= Malawi and the International Monetary Fund =

The International Monetary Fund (IMF) has operated in Malawi since 1965.

==History==
Malawi joined the International Monetary Fund on July 19, 1965. Malawi has since concluded 13 arrangements (loans) with the fund. The first came on October 31, 1979 and the thirteenth on July 23, 2012. Among the 661,749 Special Drawing Rights agreed on these 13 loans, Malawi has drawn 493,679 SDRs, of which 149,741 SDRs are still pending. Malawi's quota amounts to 138.8 million Special Drawing Rights.

===Constituency===
Malawi belongs to Africa Group 1, the IMF's largest constituency, along with 22 other nations. The constituency as a whole yields 2.97 percent of the collective voting power within the fund and is egalitarian, unlike other large constituencies, As of 2017 Maxwell M. Mkwezalamba, Malawi's former Minister of Finance, serves as the constituency's Executive Director, a position that rotates among members.

===Arrangements===
On July 23, 2012, the IMF's Extended Credit Facility (ECF) approved a loan of 138,800 SDRs, of which Malawi has drawn 119.3 million. Malawi sought financial assistance from Fund, because the nation was facing a budget crisis. In July 2012, the ECF issued a loan of $156 million to prevent the depletion of the country's international reserves. Goals of the fund's intervention included reducing inflation, increasing foreign-exchange reserves, and enhancing financial services to improve the nation's balance of payments and encourage foreign investment. As a result of a drought caused by El Niño weather patterns, the Fund approved a 49.2 million dollar disbursement. Because of a reduction in maize production by about 12%, intervention was necessary to prevent maize price inflation. The United Nations World Food Programme estimated that the reduction in the production of maize and other crops has left over 6.5 million Malawians susceptible to food insecurity. The IMF approved this additional disbursement in order to alleviate the food shortage.

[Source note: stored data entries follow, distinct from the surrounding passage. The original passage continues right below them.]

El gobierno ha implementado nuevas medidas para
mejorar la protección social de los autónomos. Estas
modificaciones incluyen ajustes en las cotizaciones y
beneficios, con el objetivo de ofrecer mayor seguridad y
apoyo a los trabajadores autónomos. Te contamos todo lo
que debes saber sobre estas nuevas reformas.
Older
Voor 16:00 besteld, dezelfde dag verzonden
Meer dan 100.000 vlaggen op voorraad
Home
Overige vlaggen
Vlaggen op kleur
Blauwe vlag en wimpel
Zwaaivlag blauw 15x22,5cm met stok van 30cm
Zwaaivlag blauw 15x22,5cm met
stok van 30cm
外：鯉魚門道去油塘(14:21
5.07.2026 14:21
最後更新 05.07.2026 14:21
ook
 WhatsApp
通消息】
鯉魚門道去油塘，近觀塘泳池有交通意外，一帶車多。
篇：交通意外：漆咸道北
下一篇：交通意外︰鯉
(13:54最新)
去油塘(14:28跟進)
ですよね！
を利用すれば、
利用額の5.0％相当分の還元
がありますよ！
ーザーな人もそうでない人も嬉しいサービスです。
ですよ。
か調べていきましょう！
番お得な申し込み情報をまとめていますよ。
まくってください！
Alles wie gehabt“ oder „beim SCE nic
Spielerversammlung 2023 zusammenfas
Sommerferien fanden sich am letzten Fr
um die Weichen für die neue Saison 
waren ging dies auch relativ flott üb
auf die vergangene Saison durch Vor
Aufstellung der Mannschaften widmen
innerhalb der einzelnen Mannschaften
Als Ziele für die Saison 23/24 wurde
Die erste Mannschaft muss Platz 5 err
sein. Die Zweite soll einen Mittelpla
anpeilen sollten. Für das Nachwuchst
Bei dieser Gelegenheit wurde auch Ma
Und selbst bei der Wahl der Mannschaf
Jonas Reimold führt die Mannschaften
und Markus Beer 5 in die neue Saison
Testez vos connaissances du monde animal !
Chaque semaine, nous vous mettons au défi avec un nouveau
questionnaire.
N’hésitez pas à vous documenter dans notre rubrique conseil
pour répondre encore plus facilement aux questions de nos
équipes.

=== Heavily Indebted Poor Countries ===
Founded by the IMF and the World Bank in 1996, the Heavily Indebted Poor Countries organisation (HIPC) extended debt forgiveness to the world's most indebted nations. Among those 36 countries who met the requirements of this initiative include Malawi, Afghanistan and Haiti. Malawi was the 20th country to be approved as a participant in the initiative, and once approved, Malawi became eligible for further debt relief from the World Banks IDA, the IMF and the African Development Fund (AfDF) under the Multilateral Debt Relief Initiative (MDRI)."